Problem 1 I make 100 random samples of boys heights and take their means, then count how many of the means are above 50.

means <- matrix(nrow = 100)
for (i in 1:100){
  boys= rnorm(100,51,3)
  means[i] = mean(boys)
}
mean(means)
## [1] 51.02402
count = 0
for(i in 1:100){
  if (means[i] > 50) count = count + 1
}
count
## [1] 100

The standard error is 3/10. The probability that the sample mean is greater than 50 is (50 - 51)/ (.3)

zscore = -1/.3
zscore
## [1] -3.333333

The z-score is -3.33, so we are looking for the probability that the z-score is -3.33 or greater. Since 99.7% of scores fall within 3 standard deviations of the mean, we can approximate that there is a near 100% probability of the sample mean being greater than 50. The count shows that 99% of the means were above 50

Problem 2

difference <- matrix(nrow = 100)
for (i in 1:100){
  boys = mean(rnorm(100, 51, 3))
  girls = mean(rnorm(100,53, 3))
  difference[i] = girls - boys
}
mean(difference)
## [1] 1.989222
count = 0
for(i in 1:100){
  if (difference[i] < 0) count = count + 1
}
count
## [1] 0

Of the samples, the girls’ average mean height is near 2 inches taller than the boys’ average mean height.
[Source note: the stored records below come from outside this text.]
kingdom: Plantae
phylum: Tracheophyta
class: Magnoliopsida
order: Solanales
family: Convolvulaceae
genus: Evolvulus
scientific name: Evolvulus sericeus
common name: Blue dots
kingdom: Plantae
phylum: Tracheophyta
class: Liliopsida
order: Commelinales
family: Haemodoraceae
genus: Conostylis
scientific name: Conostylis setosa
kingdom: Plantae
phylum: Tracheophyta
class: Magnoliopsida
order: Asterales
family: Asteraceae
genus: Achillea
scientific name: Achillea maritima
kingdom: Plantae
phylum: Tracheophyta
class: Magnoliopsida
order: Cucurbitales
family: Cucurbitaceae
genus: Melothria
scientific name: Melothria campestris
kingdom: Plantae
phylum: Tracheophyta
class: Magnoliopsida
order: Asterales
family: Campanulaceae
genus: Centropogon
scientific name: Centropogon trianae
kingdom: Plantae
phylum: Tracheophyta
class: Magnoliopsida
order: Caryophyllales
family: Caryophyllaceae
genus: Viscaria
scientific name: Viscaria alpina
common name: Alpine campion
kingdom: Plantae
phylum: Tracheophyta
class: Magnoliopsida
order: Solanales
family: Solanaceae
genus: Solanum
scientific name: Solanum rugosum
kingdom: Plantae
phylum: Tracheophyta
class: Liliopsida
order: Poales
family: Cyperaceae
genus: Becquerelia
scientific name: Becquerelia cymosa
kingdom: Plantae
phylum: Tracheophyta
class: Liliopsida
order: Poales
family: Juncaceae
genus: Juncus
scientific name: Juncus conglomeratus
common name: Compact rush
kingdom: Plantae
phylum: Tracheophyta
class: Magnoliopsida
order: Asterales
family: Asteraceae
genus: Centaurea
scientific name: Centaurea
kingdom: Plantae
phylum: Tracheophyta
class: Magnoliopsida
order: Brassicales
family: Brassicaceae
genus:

There is a near 0% chance of the boys’ sample mean being higher than the girls’ sample mean.

Problem 3

library(readr)
hrs <- read_csv("/Users/Nazija/Downloads/HRS_r1bmi.csv")
## Parsed with column specification:
## cols(
##   hhidpn = col_double(),
##   raedyrs = col_double(),
##   raeduc = col_character(),
##   rameduc = col_double(),
##   rafeduc = col_double(),
##   ragender = col_character(),
##   raracem = col_character(),
##   r1agey_b = col_double(),
##   r1agey_e = col_double(),
##   r1agey_m = col_double(),
##   r1bmi = col_double()
## )
hrs.sub = (hrs$r1bmi)

Histogram of hrs$r1bmi

hist(hrs.sub)

QQPlot of hrs$r1bmi

qqnorm(hrs.sub)

mean(hrs.sub)
## [1] 27.09804

Draw 10,000 random samples of size n = 2 from the same population

means2 <- matrix(nrow = 10000)
for(i in 1:10000){
  sampling = sample(hrs.sub, 2, replace = FALSE)
  temp = mean(sampling)
  means2[i] = temp
}

Histogram, qqplot, and mean of sampling distribution of 10,000 samples with sample size 2

hist(means2)

qqnorm(means2)

mean(means2)
## [1] 27.11753

Draw 10,000 random samples of size n = 10 from the same population

means10 <- matrix(nrow = 10000)
for(i in 1:10000){
  sampling = sample(hrs.sub, 10, replace = FALSE)
  temp = mean(sampling)
  means10[i] = temp
}

Histogram, qqplot, and mean of sampling distribution of 10,000 samples with sample size 10

mean(means10)
## [1] 27.07383
hist(means10)

qqnorm(means10)

Draw 10,000 random samples of size n = 1000 from the same population

means1k <- matrix(nrow = 10000)
for(i in 1:10000){
  sampling = sample(hrs.sub, 1000, replace = FALSE)
  temp = mean(sampling)
  means1k[i] = temp
}

Histogram, qqplot, and mean of sampling distribution of 10,000 samples with sample size 1000

mean(means1k)
## [1] 27.098
hist(means1k)

qqnorm(means1k)

par(mfrow = c(2,3))
hist(means2)
hist(means10)
hist(means1k)
qqnorm(means10, main = "n = 2")
qqnorm(means2, main = "n = 10")
qqnorm(means1k, main = "n = 1000")

7. This confirms the two properties of Central Limit Theorem. As the sampling size increases, the range of values for the mean decreases, and the qqplot shows how the distribution is most normal when n = 1000.